● **WORK REQUEST**
Gather all lines with "knee" from the records.

● **MATERIAL PROVIDED**

□ □ □

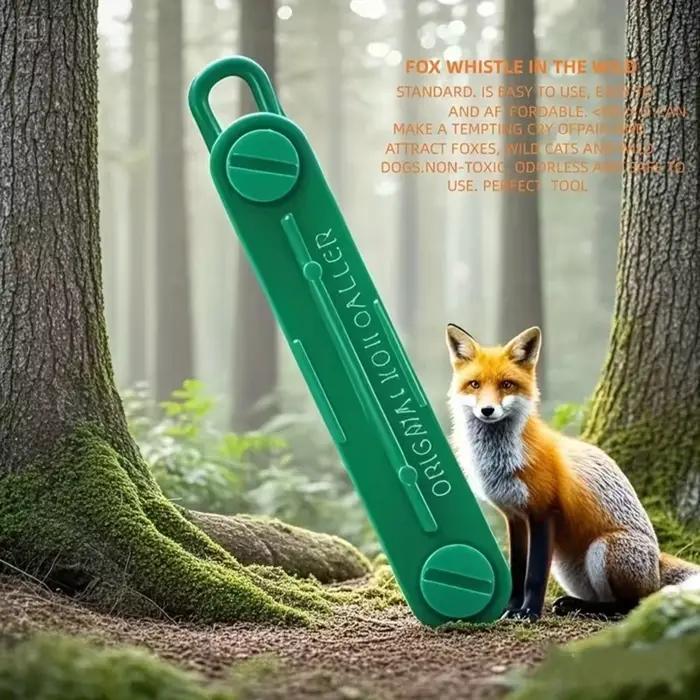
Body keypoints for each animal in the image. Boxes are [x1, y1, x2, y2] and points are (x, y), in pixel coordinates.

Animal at [445, 323, 699, 621]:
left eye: (506, 384)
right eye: (475, 384)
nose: (487, 410)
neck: (501, 461)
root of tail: (658, 561)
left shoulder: (544, 512)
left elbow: (534, 576)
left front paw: (529, 612)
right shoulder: (514, 516)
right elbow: (517, 572)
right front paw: (510, 608)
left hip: (604, 548)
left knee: (631, 604)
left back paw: (592, 609)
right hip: (566, 567)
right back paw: (575, 603)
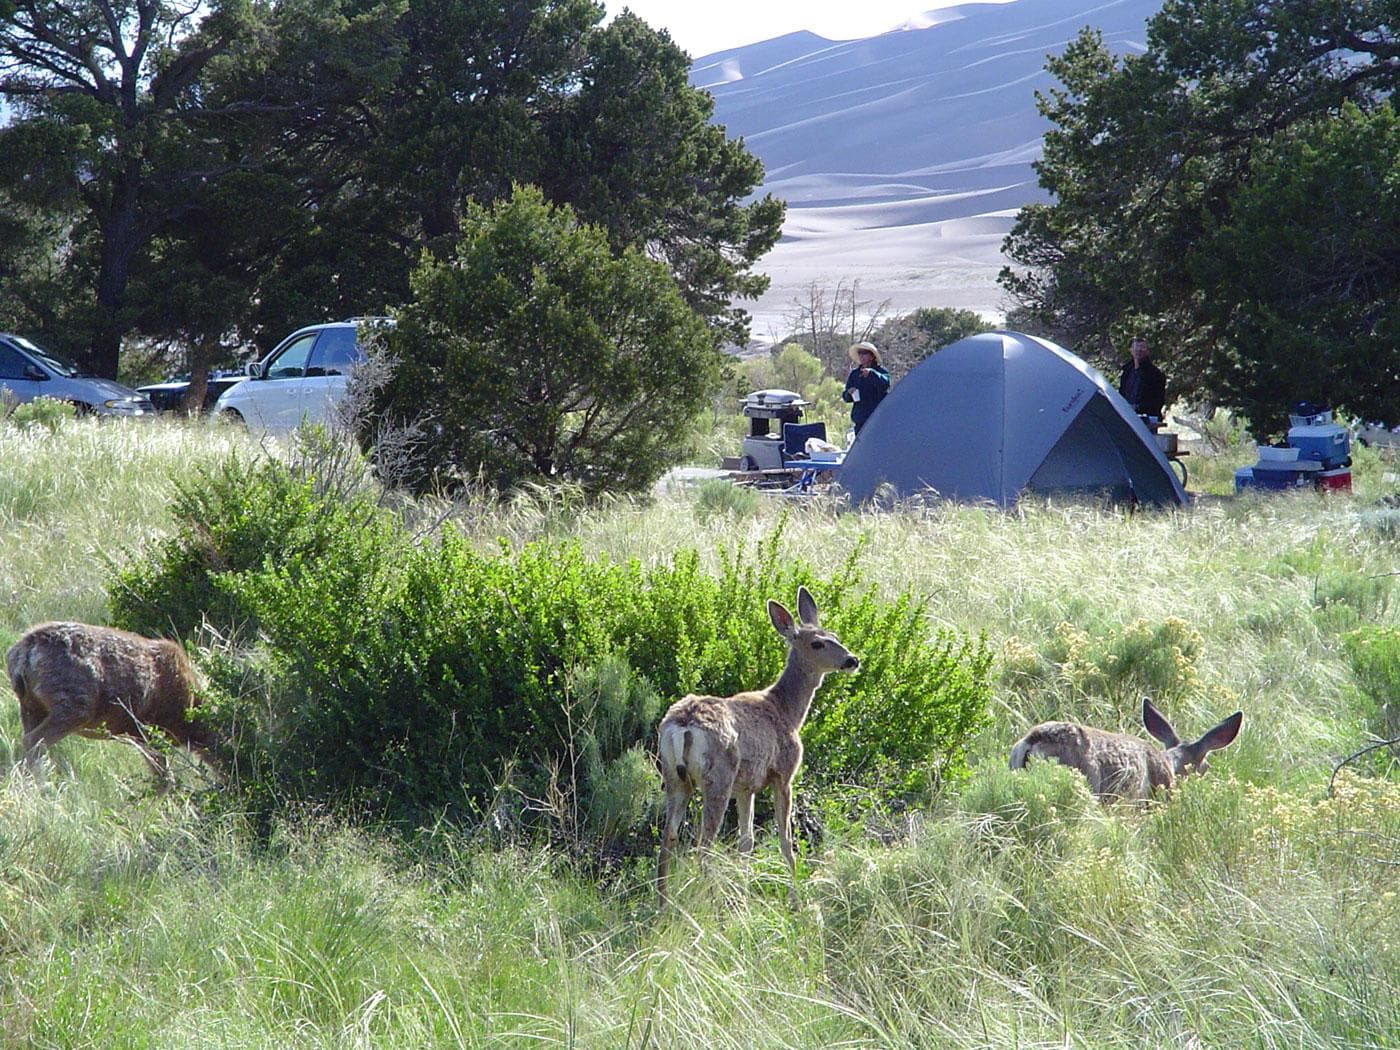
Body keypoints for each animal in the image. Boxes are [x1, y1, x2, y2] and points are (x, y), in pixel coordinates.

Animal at [7, 621, 221, 786]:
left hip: (30, 706)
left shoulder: (139, 735)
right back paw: (43, 787)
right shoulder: (151, 730)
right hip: (73, 704)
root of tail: (22, 654)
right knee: (34, 741)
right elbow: (165, 779)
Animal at [655, 586, 859, 903]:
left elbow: (746, 841)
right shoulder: (783, 775)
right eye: (816, 643)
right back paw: (711, 900)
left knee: (669, 838)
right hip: (718, 778)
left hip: (674, 777)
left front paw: (745, 891)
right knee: (703, 844)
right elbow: (785, 839)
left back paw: (663, 903)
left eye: (835, 635)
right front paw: (795, 894)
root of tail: (685, 725)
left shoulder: (746, 786)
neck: (787, 711)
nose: (852, 660)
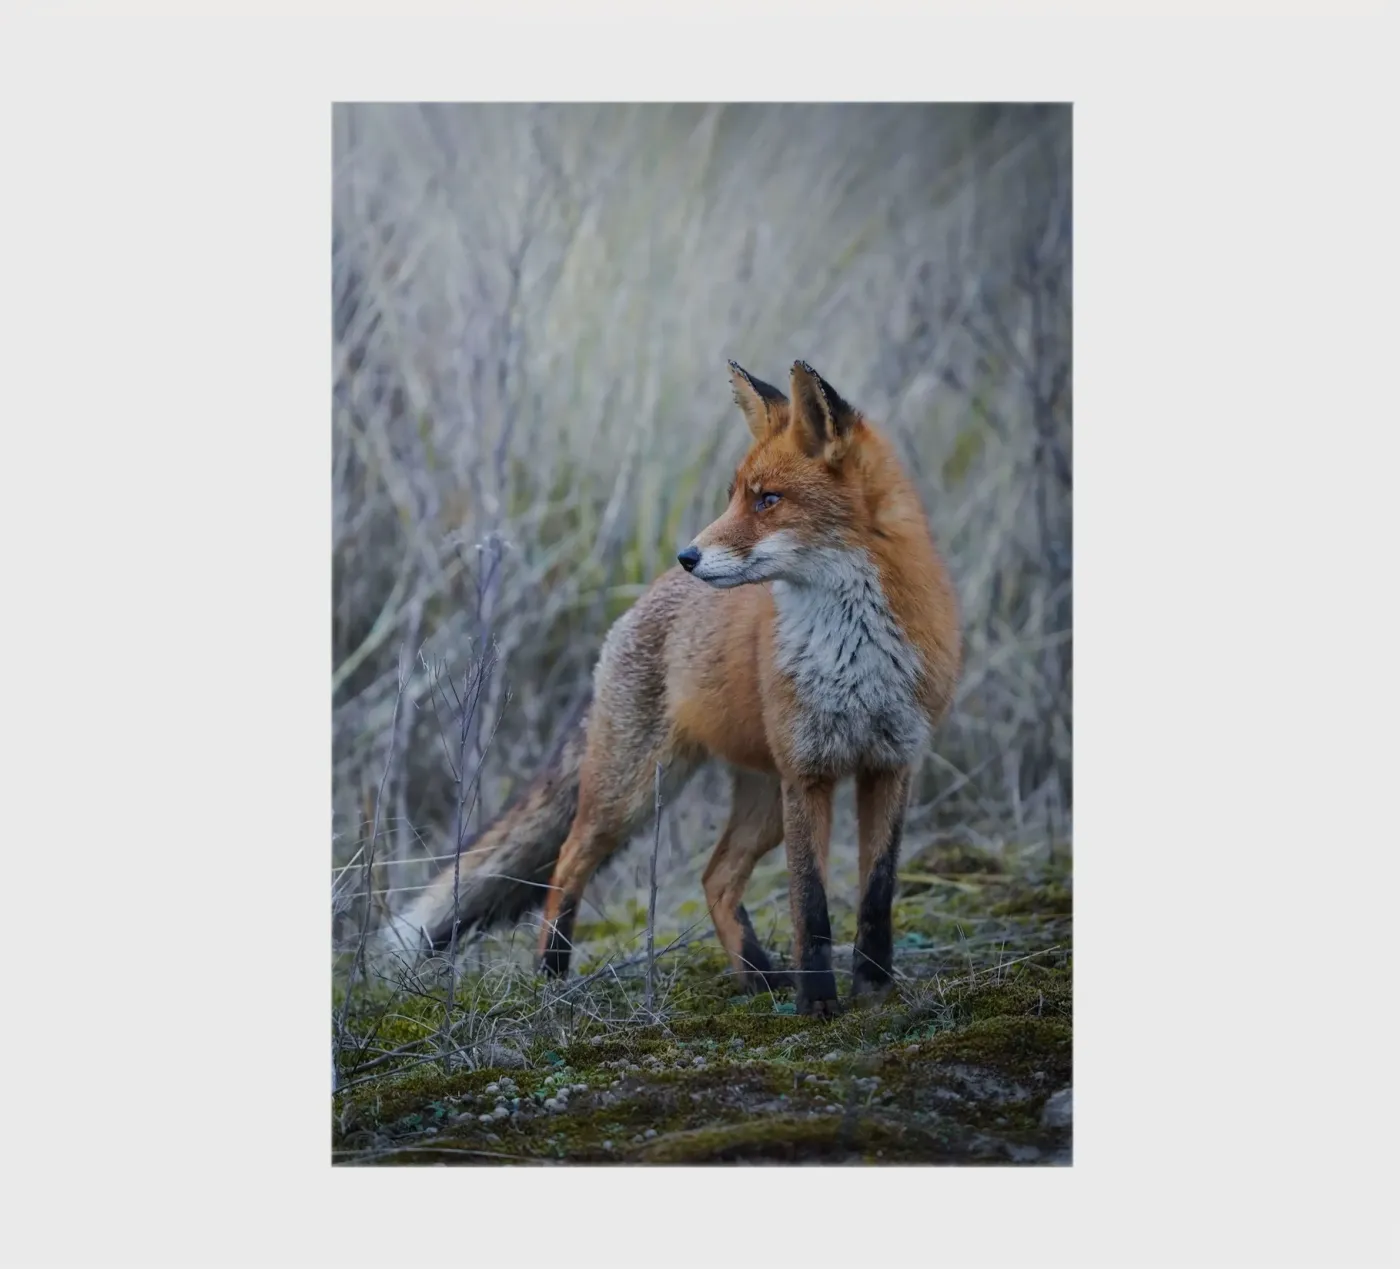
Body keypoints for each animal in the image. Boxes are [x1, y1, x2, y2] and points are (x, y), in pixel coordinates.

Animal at [375, 360, 961, 1015]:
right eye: (735, 496)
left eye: (768, 500)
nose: (689, 555)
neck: (852, 653)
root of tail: (642, 600)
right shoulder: (808, 773)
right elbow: (810, 907)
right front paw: (818, 1006)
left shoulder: (890, 763)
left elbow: (876, 896)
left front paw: (876, 992)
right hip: (634, 791)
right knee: (569, 862)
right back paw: (551, 974)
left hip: (763, 801)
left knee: (715, 877)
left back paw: (758, 977)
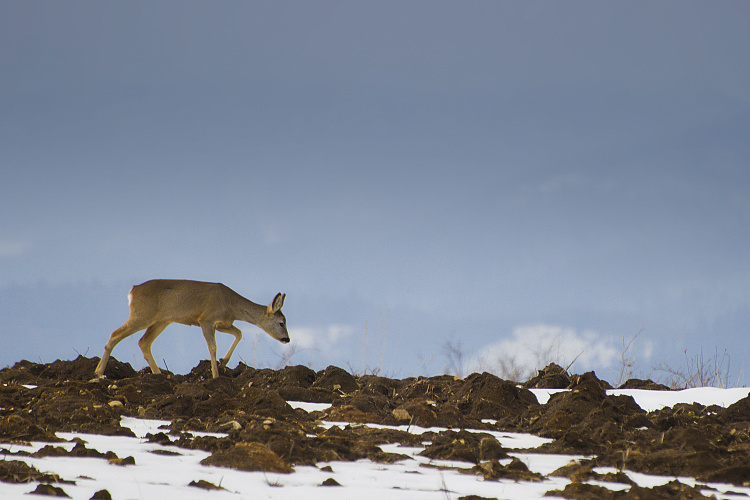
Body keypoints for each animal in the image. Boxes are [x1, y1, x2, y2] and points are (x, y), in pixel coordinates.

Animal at [95, 282, 290, 378]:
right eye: (282, 322)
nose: (287, 339)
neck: (231, 306)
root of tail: (132, 292)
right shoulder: (206, 319)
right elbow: (212, 347)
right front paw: (215, 375)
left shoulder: (223, 323)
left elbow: (239, 333)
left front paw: (224, 362)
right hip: (143, 315)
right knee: (115, 334)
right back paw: (98, 372)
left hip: (162, 320)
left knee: (144, 342)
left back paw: (159, 375)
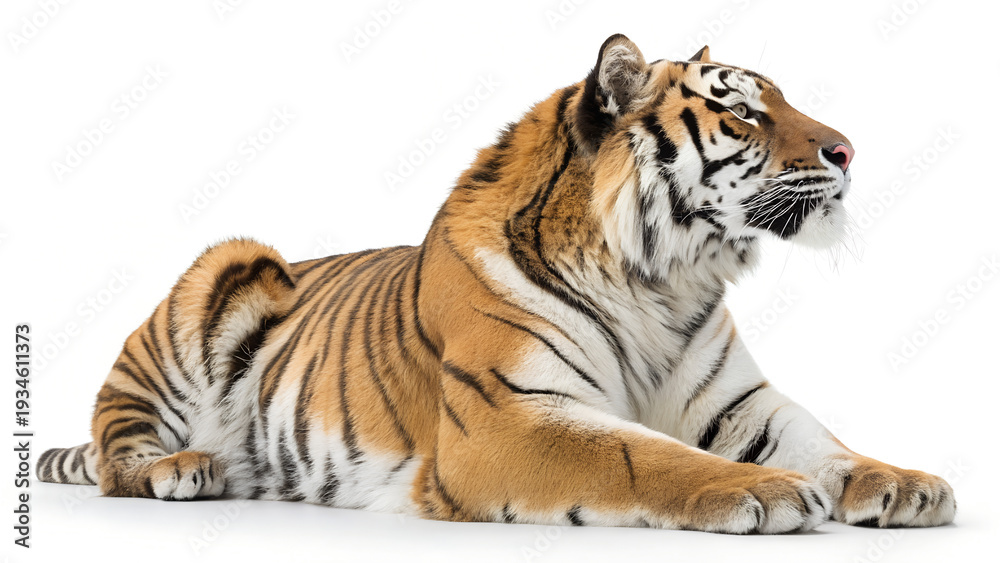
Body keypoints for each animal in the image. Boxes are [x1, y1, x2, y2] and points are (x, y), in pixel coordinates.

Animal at [38, 34, 955, 533]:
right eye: (741, 112)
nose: (848, 151)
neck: (662, 283)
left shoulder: (738, 402)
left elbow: (823, 441)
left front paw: (905, 482)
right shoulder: (505, 419)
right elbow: (642, 454)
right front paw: (766, 490)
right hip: (226, 265)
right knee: (118, 453)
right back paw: (186, 467)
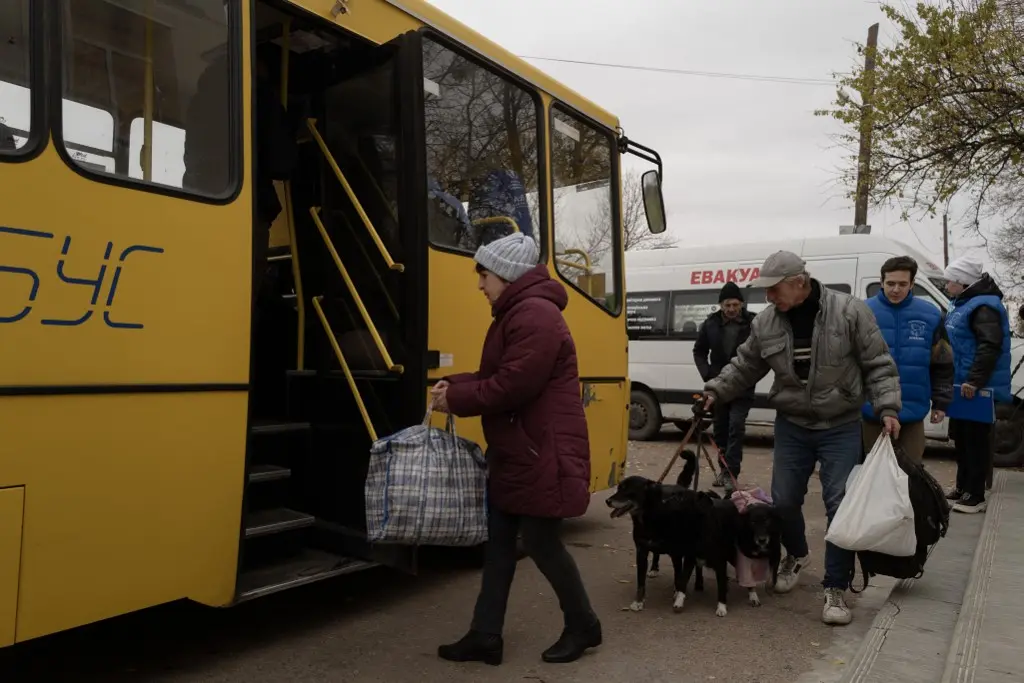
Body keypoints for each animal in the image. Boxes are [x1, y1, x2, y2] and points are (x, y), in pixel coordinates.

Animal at [598, 448, 712, 614]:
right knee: (657, 554)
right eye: (619, 488)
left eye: (627, 491)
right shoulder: (641, 551)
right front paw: (638, 601)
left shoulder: (676, 553)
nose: (607, 501)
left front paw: (677, 593)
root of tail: (680, 487)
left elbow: (678, 576)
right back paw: (654, 568)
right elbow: (640, 582)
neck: (649, 515)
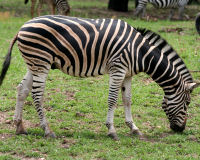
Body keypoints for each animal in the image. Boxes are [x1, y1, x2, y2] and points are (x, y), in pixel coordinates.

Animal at [0, 15, 199, 139]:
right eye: (188, 103)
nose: (180, 130)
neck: (140, 52)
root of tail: (22, 27)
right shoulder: (118, 68)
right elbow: (113, 99)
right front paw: (111, 130)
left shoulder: (128, 74)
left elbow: (127, 99)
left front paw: (134, 128)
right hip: (41, 62)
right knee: (37, 95)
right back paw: (47, 130)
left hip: (35, 63)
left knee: (22, 89)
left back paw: (19, 127)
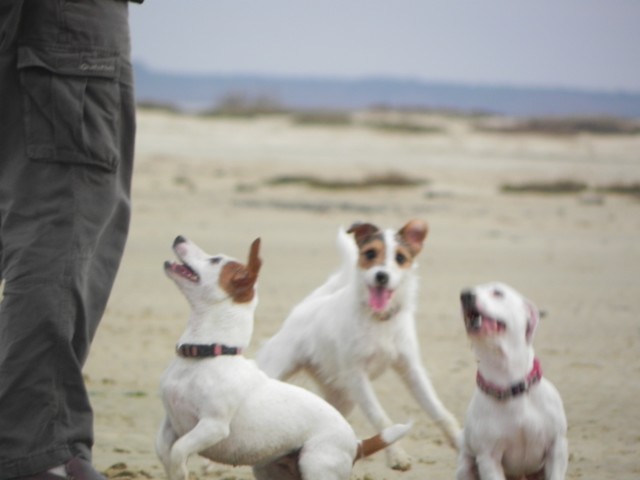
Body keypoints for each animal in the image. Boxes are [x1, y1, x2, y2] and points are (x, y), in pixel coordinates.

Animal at [155, 236, 410, 480]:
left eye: (215, 260)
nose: (179, 237)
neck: (207, 354)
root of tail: (357, 445)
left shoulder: (213, 426)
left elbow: (178, 450)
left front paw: (180, 472)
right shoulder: (170, 424)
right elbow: (164, 450)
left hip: (315, 464)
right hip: (268, 470)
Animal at [255, 220, 460, 468]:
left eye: (400, 258)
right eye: (370, 253)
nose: (381, 276)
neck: (378, 318)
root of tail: (305, 307)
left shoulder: (411, 370)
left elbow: (438, 410)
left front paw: (460, 442)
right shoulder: (357, 377)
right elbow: (381, 418)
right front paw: (396, 456)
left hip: (343, 398)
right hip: (276, 370)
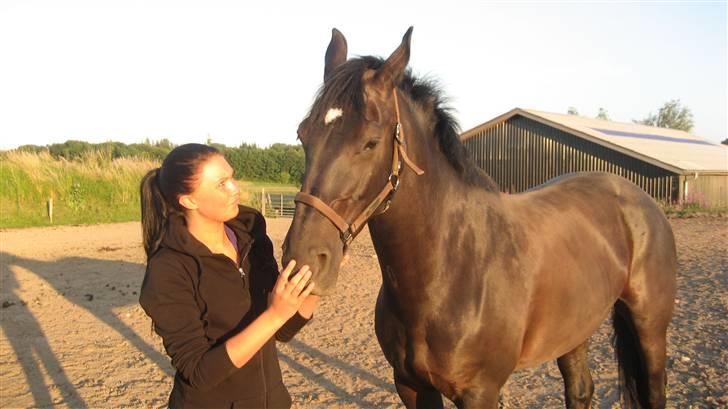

□ □ □

● **WRITTEN RESPONSE**
left knee: (631, 604)
right knee: (34, 741)
left knee: (669, 838)
right knee: (703, 844)
right knee: (569, 862)
left knee: (715, 877)
right knee: (115, 334)
left knee: (144, 342)
right knee: (118, 453)
right knee: (657, 554)
right knee: (37, 95)
left knee: (22, 89)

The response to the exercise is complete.